The price of transparency is eternal vigilence.
In the last post, aShortChronicle told you about a closed session planned with the Davidson Depot developer for Tuesday evening. The meeting was to include a representative from the NCDENR - one Carolyn Minnich - to discuss brownfield issues.
That post went out Sunday night. By Monday, residents had started sending mails to Town Hall asking "What's up?"
Why would the town be meeting in closed session to talk with a developer - particularly one using a town commissioner's design firm on the project?
aShortChronicle also heard back from Ms Minnich on Monday about the NCDENR's involvement. She had this to say.
"I was not privy to how the meetings were set up and I do not know the full agenda of the upcoming meeting. I was asked to attend the Aug. 23 and Sept. 29 meetings by the prospective developer of the Davidson Depot property at 301 Depot Road. I am attending tomorrow’s meeting as a representative of the North Carolina Department of Environmental Quality’s Brownfields Program. I will not be discussing financial incentives or support during the meeting. I did not play a role in determining whether Tuesday’s meeting is open to the public."
Readers should note, on Monday Davidson Town Hall sent out the agenda in an email blast and this meeting was still listed as "closed".
Based on this and other emails that have come our way, Town Hall was standing by its decision to keep this meeting closed.
Then Tuesday morning, something changed.
Town manager Jamie Justice told multiple residents the meeting would no longer take place.

▶ [WORK ORDER]: Please write a continuation of the post about the closed Davidson Depot meeting, starting after its last sentence. The data that follows has no connection to the post about the Davidson Depot meeting.

▶ [SOURCE DATA]:
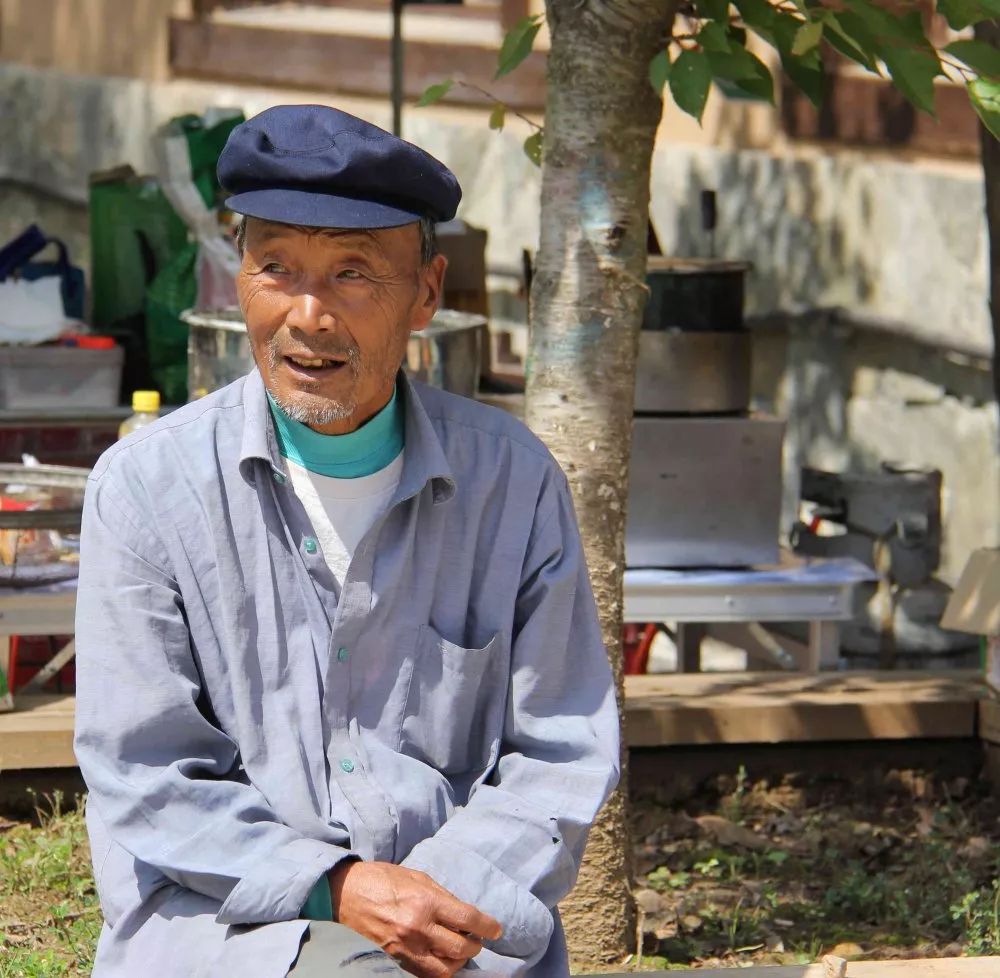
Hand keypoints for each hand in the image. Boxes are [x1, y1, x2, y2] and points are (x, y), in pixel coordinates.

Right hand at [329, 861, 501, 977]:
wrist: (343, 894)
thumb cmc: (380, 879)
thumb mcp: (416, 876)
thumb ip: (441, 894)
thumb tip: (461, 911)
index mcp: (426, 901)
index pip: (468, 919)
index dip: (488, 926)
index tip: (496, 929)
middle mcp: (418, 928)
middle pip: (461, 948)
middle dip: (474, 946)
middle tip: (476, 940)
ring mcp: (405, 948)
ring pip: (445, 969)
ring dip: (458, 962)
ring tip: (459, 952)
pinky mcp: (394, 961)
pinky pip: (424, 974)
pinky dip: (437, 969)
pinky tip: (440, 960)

▶ [REPLY]:
Rusty Knox posted the following to the Paradise Lost Facebook page from Justice.
"Based on recent discussions with the developer, we have determined there is no need for a closed session so I will ask to remove this from the agenda for tonight’s meeting. State law allows for towns to conduct closed sessions under particular circumstances. Those circumstances have changed."
Monday, the meeting is on for behind closed door discussions. A little light gets shown on the situation, and a little citizen outrage is expressed. By Tuesday, the meeting is off.
It would seem the only "circumstances" that changed were that citizens knew about it.
While it's a good thing a closed door meeting didn't occur Tuesday night at Town Hall, citizens are left wondering, what changed, why it changed, and why Town Hall thought they had a justifiable reason for closing the meeting in the first place? Most importantly, when will the actual discussion really occur?
It's doubtful too many believe the developer's issues just went away.
Town Hall can be sure the citizens watching won't either.